India expands conservation of plant, animal and fish genetic resources, strengthening food security nationwide.
Think back to 2014. For a vast majority of agricultural stakeholders, local farmers, and researchers across India, securing the foundational building blocks of food security was an uphill task. Plant, animal, and fish genetic strains were vulnerable to climate shifts, disease outbreaks, and rapid habitat loss. Earlier, systematic long-term conservation was highly limited, leaving a critical portion of the country's biodiversity exposed to irreversible depletion.
The latest Sustainable Development Goals (SDG) tracking data tells a completely different story. As shown in the above graph, India's specialised conservation facilities now protect a massive reservoir of genetic resources. In roughly a decade, the number of plant genetic resources secured in medium- or long-term conservation facilities has jumped from 4,32,564 in 2014–15 to 4,91,864 in 2025–26.
This sustained progress reflects a widespread expansion of biological safeguarding that has drawn significant attention. The heavy lifting over the decade has been driven by modernised gene banks, advanced cryogenic facilities, and streamlined national registration frameworks. By creating a structured repository, agricultural scientists have managed to secure India's indigenous food variety against future ecological uncertainty. Instead of losing valuable local varieties to extinction, crucial biological data and seeds are now safely indexed with a unified tracking approach.
On the ground, this transformation is driven by a targeted focus on diverse ecological sectors. The animal genetic sector stands as a major contributor to this growth, where conserved resources rose remarkably from 1,40,364 to 3,61,794 over the same timeframe. At a time when global climate variations threaten livestock health and productivity, these preserved strains anchor the future of climate-resilient animal husbandry.

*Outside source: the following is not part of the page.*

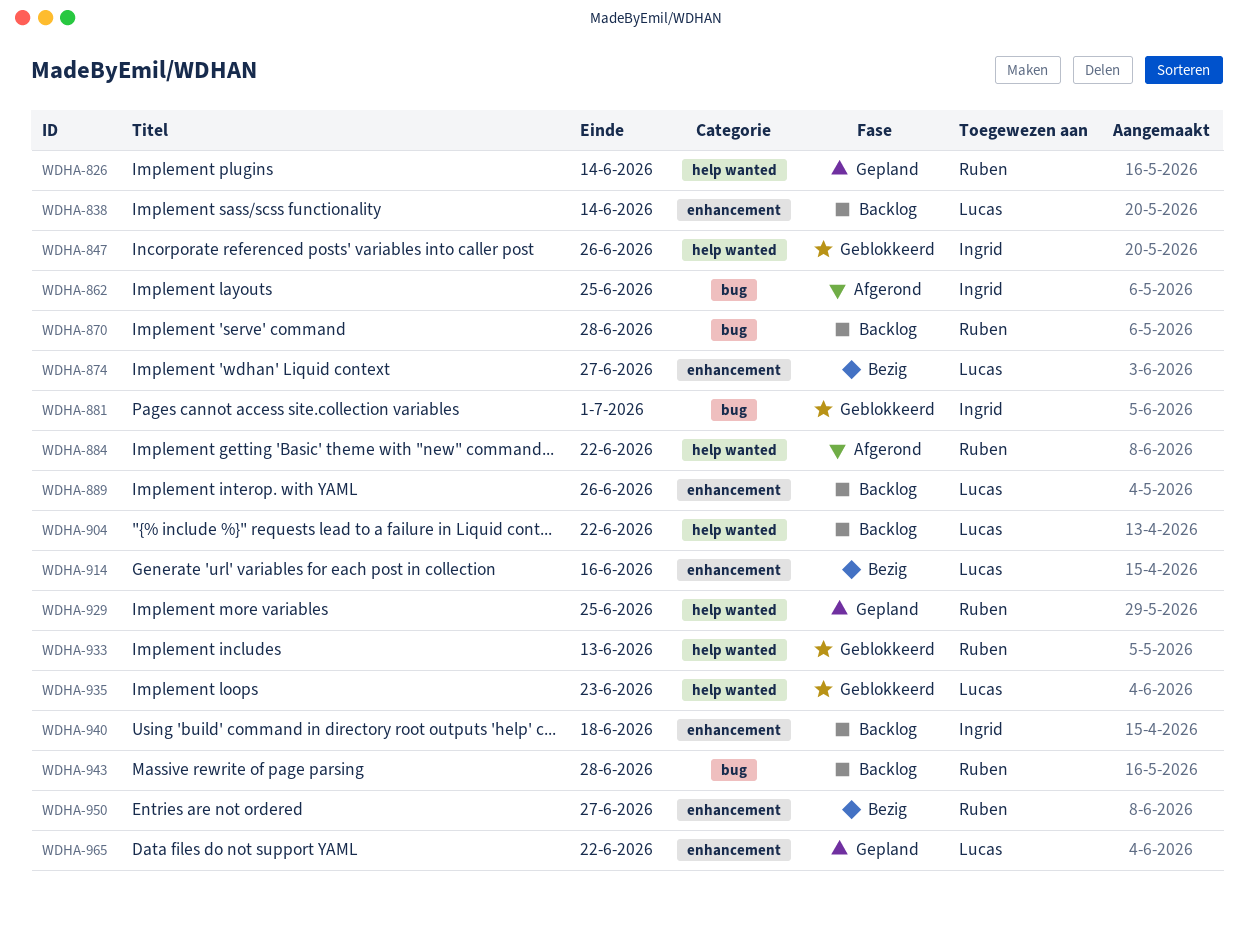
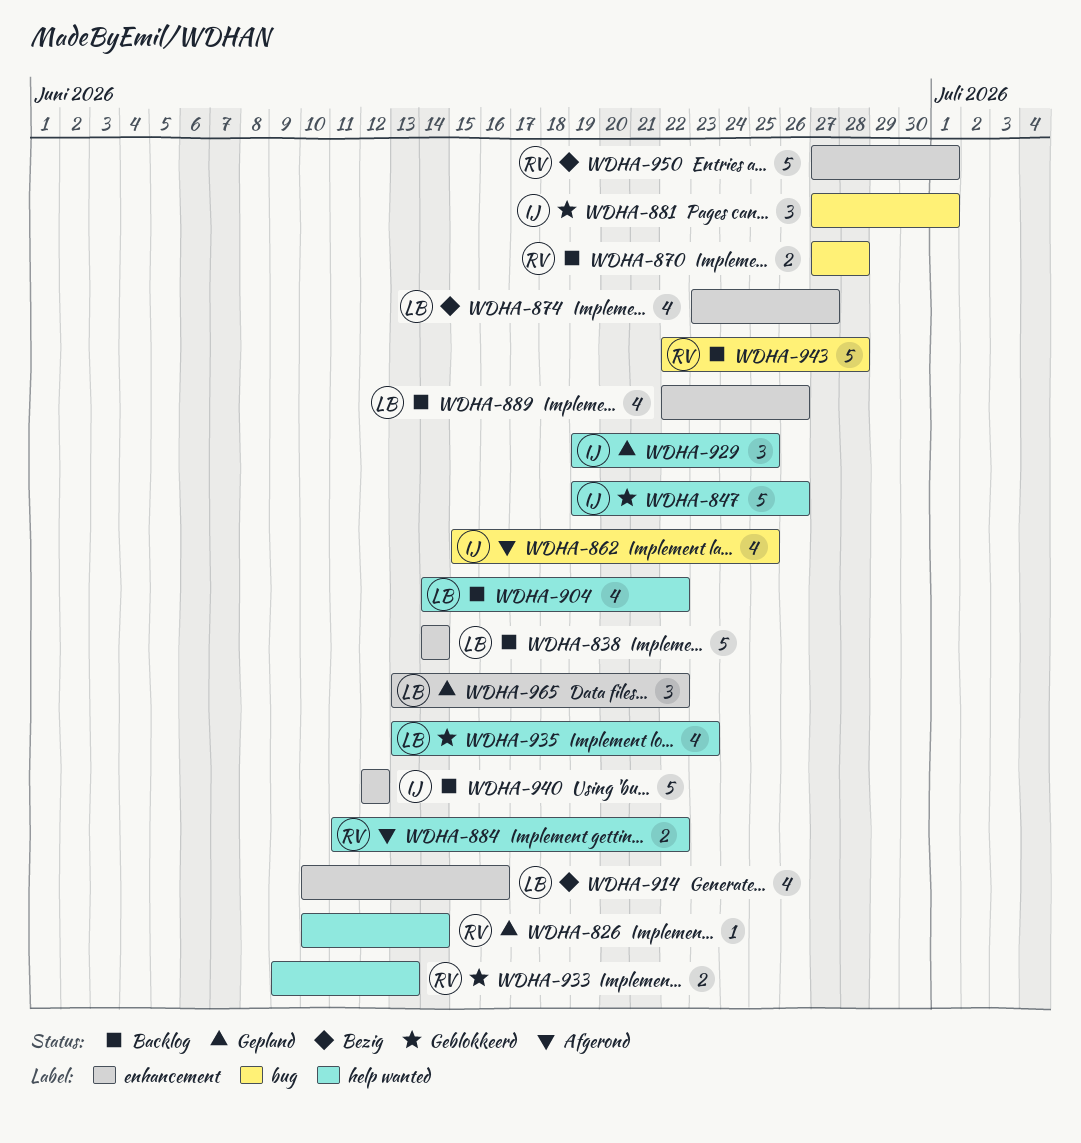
WDHA-929, owner: Ruben -> Ingrid
WDHA-940, due: Jun 18 -> Jun 12
WDHA-950, due: Jun 27 -> Jul 1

Apart from these land-based flagships, the aquatic sector has witnessed an even more rapid acceleration. The conservation of fish genetic resources more than doubled, climbing steadily from 47 in 2014–15 to 81 in 2020–21, before ultimately hitting 105 by 2025–26. This steep upward trajectory provides a vital safety net for high-risk marine and freshwater ecosystems, helping formalise aquatic biodiversity management.
The tangible impact of these interventions is visible in India's agricultural resilience metrics, establishing a strong baseline for long-term food security and sustainable development. However, the conservation journey continues to evolve. While hundreds of thousands of genetic assets are securely catalogued, thousands of wild relative strains remain outside this protective umbrella. The next phase of this conservation mission will require seamless integration between state-level agricultural universities and central research databases, alongside deeper outreach to map undocumented local varieties. With policymakers aiming to cross even higher milestones, the goal remains clear: ensuring that no critical genetic asset is left to disappear.